* [Page excerpt]

Taking de Negoce for a test drive.

I met Cameron Hughes more than a decade ago, while I was writing for Snooth and he had just released his first wines under the Cameron Hughes Lot designate labels. He was a nice guy, pleasant though selling all the time, which is his game. I thought fairly highly of both him and his wines back then, and while the line was a success, it wasn’t quite a success for Cameron.

Fast forward to last year. Cameron Hughes pops back up on the scene with a new line of wines, and a new sales model. In light of an abundance of wine he was able to sign contracts for wines from the great 2018 vintage, coming from what we have been told are wineries selling these wines, or similar, for multiples of what is being asked for them. Lots of hints dropped, endless hours of internet sleuthing, and we have bulletin boards with the purported sources of these wines. What’s not to like.

For starters, the current wine scene in California, which has been guilty of a more is more homogenization of wine, particularly Cabernet Sauvignon. A second issue is the ridiculous pricing that seems to dominate the California wine scene, where there can be a huge disconnect between what a winery charges, and what a wine may actually be worth. Have you seen how many bottles of Napa cabernet routine beak the $100 mark? There is no guarantee of quality, regardless of price.

* [Things to do]
A. Repeat word for word the stretch of the piece on Cameron Hughes's wines from "I met Cameron" through "not to like.".
B. Carry on the piece on Cameron Hughes's wines, picking up right after its last sentence.
This material comes from a source other than the piece on Cameron Hughes's wines.

Data excerpts:
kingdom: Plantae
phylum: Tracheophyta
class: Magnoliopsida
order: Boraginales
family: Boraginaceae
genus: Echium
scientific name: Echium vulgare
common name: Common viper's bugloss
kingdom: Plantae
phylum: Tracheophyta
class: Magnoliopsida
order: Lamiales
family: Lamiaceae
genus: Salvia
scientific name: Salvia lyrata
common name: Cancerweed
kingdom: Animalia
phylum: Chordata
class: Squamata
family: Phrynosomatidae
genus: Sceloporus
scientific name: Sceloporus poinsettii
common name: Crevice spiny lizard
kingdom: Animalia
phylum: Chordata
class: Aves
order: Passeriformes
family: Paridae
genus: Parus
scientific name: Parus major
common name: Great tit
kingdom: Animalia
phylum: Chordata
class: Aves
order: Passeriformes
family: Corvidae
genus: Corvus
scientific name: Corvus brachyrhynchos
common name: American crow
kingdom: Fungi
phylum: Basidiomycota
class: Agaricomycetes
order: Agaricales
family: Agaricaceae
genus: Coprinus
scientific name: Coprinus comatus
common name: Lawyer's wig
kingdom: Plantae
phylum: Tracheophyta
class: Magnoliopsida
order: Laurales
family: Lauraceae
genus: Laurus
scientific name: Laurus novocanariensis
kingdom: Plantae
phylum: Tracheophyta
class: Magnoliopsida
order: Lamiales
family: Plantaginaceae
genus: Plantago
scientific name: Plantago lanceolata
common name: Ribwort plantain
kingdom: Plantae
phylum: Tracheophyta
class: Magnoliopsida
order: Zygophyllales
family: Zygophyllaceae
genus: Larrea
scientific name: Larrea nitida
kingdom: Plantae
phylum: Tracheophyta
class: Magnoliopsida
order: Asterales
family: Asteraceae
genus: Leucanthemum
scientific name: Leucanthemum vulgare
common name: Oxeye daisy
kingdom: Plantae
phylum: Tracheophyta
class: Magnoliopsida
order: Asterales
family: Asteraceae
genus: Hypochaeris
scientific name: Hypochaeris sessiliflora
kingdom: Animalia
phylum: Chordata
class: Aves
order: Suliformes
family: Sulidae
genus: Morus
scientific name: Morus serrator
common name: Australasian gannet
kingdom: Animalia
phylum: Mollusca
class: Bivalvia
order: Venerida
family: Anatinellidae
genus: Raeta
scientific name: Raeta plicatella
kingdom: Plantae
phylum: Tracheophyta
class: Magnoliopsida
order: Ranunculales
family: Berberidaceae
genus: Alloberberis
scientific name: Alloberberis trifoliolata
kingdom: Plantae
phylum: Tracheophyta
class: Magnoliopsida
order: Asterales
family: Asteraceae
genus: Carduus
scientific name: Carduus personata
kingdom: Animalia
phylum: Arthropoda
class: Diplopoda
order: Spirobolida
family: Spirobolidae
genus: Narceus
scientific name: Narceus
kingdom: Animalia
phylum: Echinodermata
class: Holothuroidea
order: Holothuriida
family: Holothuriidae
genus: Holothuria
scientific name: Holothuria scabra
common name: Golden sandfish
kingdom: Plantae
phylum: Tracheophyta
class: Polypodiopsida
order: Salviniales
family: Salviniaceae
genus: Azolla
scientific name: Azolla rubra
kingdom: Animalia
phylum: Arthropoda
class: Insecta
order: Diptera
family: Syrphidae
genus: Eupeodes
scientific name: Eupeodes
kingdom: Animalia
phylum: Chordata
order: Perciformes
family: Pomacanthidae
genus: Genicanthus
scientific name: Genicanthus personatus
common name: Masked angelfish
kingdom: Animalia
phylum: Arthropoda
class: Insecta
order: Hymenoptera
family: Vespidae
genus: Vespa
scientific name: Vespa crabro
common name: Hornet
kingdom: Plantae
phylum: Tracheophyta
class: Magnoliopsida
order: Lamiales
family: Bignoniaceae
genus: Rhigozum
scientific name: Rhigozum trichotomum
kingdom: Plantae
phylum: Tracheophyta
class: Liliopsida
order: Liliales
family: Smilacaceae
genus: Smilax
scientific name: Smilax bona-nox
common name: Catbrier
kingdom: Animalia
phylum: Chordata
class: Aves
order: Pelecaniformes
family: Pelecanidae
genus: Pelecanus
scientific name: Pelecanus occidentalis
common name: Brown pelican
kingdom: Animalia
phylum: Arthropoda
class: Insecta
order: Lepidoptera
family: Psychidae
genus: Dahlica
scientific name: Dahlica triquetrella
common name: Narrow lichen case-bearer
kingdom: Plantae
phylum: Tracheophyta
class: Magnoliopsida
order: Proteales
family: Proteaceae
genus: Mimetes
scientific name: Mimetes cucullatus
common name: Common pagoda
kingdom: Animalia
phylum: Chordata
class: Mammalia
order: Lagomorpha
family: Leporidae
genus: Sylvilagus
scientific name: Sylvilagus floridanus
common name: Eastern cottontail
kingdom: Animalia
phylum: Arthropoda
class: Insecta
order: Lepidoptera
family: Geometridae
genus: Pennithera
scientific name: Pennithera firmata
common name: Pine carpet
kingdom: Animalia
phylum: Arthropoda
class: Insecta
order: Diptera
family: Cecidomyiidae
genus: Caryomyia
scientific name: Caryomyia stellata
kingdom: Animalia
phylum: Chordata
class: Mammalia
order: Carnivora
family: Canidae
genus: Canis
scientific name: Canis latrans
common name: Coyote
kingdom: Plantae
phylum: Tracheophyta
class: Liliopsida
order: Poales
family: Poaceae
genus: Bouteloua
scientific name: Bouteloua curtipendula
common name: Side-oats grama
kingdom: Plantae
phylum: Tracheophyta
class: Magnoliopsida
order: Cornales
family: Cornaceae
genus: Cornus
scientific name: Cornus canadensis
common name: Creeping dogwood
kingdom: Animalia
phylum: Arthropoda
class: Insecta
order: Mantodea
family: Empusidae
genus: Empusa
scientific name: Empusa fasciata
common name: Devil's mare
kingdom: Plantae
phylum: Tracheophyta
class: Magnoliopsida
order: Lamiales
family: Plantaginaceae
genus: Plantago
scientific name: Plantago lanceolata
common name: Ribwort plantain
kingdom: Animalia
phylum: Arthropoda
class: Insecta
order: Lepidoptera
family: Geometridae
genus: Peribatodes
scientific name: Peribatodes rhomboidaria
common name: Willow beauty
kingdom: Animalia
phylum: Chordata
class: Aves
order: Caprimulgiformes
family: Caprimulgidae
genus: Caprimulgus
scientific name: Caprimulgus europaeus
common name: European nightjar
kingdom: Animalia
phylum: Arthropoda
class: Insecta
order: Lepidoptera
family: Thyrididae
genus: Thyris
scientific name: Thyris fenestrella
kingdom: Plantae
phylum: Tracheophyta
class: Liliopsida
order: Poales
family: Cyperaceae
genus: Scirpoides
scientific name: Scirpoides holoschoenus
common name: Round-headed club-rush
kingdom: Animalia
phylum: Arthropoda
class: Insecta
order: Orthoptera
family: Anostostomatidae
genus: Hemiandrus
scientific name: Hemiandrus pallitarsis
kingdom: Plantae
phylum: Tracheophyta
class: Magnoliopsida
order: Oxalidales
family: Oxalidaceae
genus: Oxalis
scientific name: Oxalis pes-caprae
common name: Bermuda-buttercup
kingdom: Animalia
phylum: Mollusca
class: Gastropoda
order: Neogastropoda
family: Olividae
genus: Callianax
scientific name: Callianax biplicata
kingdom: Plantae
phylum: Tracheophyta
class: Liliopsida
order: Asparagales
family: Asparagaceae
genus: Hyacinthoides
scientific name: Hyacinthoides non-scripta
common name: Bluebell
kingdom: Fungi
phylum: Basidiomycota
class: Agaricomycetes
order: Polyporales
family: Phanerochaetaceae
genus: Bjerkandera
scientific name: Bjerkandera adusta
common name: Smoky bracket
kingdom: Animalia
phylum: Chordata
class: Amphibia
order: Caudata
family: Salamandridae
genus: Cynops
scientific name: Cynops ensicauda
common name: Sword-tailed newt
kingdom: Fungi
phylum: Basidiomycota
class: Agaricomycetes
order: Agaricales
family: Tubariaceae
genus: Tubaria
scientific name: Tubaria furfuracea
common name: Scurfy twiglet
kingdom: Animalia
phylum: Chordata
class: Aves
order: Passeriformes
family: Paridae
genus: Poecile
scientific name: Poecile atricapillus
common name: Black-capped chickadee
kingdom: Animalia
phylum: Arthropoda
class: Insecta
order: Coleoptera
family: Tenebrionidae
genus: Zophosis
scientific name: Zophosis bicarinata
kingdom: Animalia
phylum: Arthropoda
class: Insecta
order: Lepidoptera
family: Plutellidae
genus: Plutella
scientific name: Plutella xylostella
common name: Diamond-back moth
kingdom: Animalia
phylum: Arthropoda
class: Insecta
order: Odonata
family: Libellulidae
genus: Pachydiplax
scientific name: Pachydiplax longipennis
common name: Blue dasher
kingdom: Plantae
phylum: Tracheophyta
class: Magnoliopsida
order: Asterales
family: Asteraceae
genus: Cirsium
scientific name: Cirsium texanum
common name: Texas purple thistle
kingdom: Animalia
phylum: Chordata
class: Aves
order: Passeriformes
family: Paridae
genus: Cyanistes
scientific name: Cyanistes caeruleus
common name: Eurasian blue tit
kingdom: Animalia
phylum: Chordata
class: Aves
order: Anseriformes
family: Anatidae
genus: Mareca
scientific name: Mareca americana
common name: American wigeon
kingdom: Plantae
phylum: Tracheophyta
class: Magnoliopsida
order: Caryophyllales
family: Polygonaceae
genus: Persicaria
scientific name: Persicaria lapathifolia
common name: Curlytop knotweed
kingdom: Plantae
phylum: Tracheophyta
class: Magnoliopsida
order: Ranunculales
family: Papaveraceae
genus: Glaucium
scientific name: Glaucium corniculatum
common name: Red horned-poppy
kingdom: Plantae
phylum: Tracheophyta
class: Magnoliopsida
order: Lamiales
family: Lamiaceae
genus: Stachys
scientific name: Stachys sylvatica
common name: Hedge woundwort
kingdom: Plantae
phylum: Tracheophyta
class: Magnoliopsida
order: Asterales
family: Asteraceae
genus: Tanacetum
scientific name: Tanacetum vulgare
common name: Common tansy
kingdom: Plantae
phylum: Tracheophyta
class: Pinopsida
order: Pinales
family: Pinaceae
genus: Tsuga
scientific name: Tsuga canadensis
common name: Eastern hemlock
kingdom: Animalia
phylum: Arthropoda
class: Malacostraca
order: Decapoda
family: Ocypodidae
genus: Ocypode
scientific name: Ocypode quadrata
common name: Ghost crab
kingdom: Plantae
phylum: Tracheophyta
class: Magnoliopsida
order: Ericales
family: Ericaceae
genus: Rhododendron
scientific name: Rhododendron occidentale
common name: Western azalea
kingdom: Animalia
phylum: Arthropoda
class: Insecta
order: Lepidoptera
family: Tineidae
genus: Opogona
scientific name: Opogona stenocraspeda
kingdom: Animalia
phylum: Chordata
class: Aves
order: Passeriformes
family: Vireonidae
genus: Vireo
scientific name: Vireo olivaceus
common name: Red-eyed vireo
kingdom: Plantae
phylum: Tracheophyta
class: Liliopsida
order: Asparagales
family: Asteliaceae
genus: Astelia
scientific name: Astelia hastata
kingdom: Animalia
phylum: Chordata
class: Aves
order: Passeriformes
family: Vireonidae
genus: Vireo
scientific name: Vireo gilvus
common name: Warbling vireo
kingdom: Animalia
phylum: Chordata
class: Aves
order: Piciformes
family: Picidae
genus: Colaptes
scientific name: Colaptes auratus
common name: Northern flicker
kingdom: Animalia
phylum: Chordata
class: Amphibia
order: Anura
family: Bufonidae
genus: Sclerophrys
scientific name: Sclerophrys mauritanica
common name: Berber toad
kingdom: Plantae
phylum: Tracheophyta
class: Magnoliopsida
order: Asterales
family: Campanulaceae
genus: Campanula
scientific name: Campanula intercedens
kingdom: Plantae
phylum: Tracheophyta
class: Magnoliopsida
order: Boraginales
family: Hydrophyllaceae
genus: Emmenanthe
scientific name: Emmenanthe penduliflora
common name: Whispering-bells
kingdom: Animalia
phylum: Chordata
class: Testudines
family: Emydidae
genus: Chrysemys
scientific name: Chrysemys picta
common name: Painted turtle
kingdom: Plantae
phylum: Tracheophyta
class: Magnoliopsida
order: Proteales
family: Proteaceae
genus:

* [Answers given]
A.
I met Cameron Hughes more than a decade ago, while I was writing for Snooth and he had just released his first wines under the Cameron Hughes Lot designate labels. He was a nice guy, pleasant though selling all the time, which is his game. I thought fairly highly of both him and his wines back then, and while the line was a success, it wasn’t quite a success for Cameron.

Fast forward to last year. Cameron Hughes pops back up on the scene with a new line of wines, and a new sales model. In light of an abundance of wine he was able to sign contracts for wines from the great 2018 vintage, coming from what we have been told are wineries selling these wines, or similar, for multiples of what is being asked for them. Lots of hints dropped, endless hours of internet sleuthing, and we have bulletin boards with the purported sources of these wines. What’s not to like.

B.
But still, Cameron has a good reputation. 2018 has a good reputation. California can make delicious Cabernets; and the prices asked for these wines were cheap, even more so in light of the fires that have greatly reduced the potential of the 2019 vintage.

I bought 10 cases in total, full cases being the only way to buy de Negoce wines, blind of course as no one had been able to taste these wines prior to purchase, and even when they were shipped consumers were cautioned that the were still in bottle shock and to expect the worst. Red flags if you ask me. So I slowed my buying, though truth be known there has been little that has been compelling to me since the great flurry of the first 3 months.

I made it a point to try what I had before committing to any additional purchases, and truthfully at the rate I consume Cabernet 10 cases will last a long time, so I should be set for the foreseeable future. But I still need to know what I’ve bought and how they stack up.

So I bought 4 wines off the shelf to add to the 8 de Negoce wines I had in my possession, to create a blind tasting that could not only offer some relative impressions of the de Negoce wines, but hopefully put them in context of the broader market of California Cabernets. The four wines I bought were roughly at the $20, $40, and $50 price points.

I tasted the wines blind, four times over the course of 2 days, and each time in a different order to prevent one wine from consistently impacting another. I had guests join me on the first day for dinner, so in order to give them an idea of what was in each bottle I identified each wine with a single, hopefully helpful word that encapsulated my initial impressions.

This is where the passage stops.